_What needs to be done_
Say whether each statement agrees with the forum thread on engine swaps, giving yes or no and quoting the words of the thread that decide it. (a) A well-done LSx swap in a Miata, without a ton of your own fabrication, will cost more like $10k. (b) The Web Camshaft 505 is fitted to a 1.8 engine. (c) Integral had more luck with the hydraulic lifter 1.8s than with the solid lifter ones.

_Text for analysis_
K20 swap is super cool, but I'd like a cheaper Honda engine option, and for all that money they are spending a LSx swap could be had.

$1000 kit to swap in a $250 motor, awesome.

$2000 kit to swap in a $2000 motor, not so awesome.

z31maniac
z31maniac PowerDork
7/26/13 9:33 a.m.
PHeller wrote: K20 swap is super cool, but I'd like a cheaper Honda engine option, and for all that money they are spending a LSx swap could be had. $1000 kit to swap in a $250 motor, awesome. $2000 kit to swap in a $2000 motor, not so awesome.

Unless you are doing a ton of your own fabrication, a well done LSx swap in a Miata is going to be more like $10k.

Keith Tanner
Keith Tanner GRM+ Memberand MegaDork
7/26/13 9:43 a.m.

Thing is, the amount of effort or money it takes to do a swap kit well isn't tied to the purchase price of the motor.

As for cams, I have a Web Camshaft 505 on my 1.6. It's a happy little engine with 148 rwhp. I haven't tried their cams for the 1.8. Integral did do some good stuff, although they had more luck with the solid lifter 1.8s than the hydraulic ones.

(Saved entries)
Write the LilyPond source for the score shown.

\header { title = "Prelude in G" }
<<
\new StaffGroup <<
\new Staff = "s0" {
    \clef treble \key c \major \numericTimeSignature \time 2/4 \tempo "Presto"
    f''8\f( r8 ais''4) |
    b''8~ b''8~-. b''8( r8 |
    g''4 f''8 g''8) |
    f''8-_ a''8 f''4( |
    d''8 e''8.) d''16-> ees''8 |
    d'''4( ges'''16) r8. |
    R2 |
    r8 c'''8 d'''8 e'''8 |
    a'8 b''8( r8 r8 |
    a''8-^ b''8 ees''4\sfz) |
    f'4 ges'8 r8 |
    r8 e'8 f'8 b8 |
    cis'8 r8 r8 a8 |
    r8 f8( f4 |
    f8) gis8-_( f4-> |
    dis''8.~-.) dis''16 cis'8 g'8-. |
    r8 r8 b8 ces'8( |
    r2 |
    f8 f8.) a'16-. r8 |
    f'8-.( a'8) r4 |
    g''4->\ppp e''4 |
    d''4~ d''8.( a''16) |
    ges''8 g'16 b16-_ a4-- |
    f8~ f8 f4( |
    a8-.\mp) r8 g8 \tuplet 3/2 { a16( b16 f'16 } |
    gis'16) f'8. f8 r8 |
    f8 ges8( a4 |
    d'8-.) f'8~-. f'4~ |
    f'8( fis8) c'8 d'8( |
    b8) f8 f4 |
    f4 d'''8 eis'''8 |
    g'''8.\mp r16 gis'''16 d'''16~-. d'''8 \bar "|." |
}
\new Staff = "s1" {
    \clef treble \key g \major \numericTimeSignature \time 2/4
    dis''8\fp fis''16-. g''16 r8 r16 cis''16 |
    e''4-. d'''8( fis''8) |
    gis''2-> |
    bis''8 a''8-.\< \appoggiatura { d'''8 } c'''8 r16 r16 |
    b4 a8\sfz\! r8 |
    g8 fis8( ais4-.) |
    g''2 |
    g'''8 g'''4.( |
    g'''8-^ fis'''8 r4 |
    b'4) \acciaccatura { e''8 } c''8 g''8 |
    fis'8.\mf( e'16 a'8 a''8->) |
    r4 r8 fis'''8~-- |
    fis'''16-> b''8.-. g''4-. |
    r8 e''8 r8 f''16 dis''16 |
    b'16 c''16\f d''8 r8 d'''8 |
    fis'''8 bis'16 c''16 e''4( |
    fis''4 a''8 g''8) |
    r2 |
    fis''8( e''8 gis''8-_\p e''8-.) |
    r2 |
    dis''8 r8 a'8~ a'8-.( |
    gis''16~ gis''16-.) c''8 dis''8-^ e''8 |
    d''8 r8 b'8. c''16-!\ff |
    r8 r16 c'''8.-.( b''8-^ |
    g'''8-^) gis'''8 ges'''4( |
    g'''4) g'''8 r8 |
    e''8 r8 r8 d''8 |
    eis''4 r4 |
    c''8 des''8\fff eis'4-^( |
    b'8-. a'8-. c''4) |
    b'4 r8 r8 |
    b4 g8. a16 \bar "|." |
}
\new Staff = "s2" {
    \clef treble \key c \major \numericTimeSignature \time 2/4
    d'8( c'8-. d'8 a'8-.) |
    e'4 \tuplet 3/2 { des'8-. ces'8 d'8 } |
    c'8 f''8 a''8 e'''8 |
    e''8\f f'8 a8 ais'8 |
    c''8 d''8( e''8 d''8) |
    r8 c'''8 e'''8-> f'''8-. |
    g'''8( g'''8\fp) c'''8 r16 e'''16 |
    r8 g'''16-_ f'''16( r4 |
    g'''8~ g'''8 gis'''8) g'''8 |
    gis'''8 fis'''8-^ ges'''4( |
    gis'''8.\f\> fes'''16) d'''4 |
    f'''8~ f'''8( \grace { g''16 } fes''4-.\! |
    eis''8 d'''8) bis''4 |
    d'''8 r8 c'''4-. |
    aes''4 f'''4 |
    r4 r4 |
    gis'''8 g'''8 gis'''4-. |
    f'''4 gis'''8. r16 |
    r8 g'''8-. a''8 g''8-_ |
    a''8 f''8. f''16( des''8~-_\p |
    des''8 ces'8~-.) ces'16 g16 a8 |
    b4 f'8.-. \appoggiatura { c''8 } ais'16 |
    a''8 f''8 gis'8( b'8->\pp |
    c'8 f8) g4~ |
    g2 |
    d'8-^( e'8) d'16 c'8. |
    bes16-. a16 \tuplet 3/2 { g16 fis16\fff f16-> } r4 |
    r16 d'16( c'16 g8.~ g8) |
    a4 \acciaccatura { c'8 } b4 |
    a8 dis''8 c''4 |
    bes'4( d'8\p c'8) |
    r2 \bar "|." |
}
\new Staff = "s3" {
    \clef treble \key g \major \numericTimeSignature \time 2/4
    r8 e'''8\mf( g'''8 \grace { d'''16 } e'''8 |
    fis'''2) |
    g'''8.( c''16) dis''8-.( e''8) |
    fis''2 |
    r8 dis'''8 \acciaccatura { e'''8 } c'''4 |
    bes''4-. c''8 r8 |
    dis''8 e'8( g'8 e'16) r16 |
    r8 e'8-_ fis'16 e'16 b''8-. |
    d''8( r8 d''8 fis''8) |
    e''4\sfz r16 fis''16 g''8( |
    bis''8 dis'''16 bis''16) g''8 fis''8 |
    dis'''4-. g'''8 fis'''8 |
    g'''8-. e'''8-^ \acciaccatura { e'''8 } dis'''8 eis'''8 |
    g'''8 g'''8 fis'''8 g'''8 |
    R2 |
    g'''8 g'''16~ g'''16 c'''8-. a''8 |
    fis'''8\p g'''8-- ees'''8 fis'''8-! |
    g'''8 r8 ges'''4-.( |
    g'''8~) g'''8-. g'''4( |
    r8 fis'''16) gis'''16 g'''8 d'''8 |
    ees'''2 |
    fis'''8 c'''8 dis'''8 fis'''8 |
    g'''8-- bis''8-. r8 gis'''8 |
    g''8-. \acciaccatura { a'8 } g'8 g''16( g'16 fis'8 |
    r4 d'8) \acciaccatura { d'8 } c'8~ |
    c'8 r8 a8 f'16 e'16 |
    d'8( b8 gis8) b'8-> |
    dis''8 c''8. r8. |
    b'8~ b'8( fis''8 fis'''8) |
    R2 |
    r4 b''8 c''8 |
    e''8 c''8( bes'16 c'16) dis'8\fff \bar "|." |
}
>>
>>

_Response for this exercise_
(a) Yes: "Unless you are doing a ton of your own fabrication, a well done LSx swap in a Miata is going to be more like $10k."
(b) No: "I have a Web Camshaft 505 on my 1.6."
(c) No: "they had more luck with the solid lifter 1.8s than the hydraulic ones."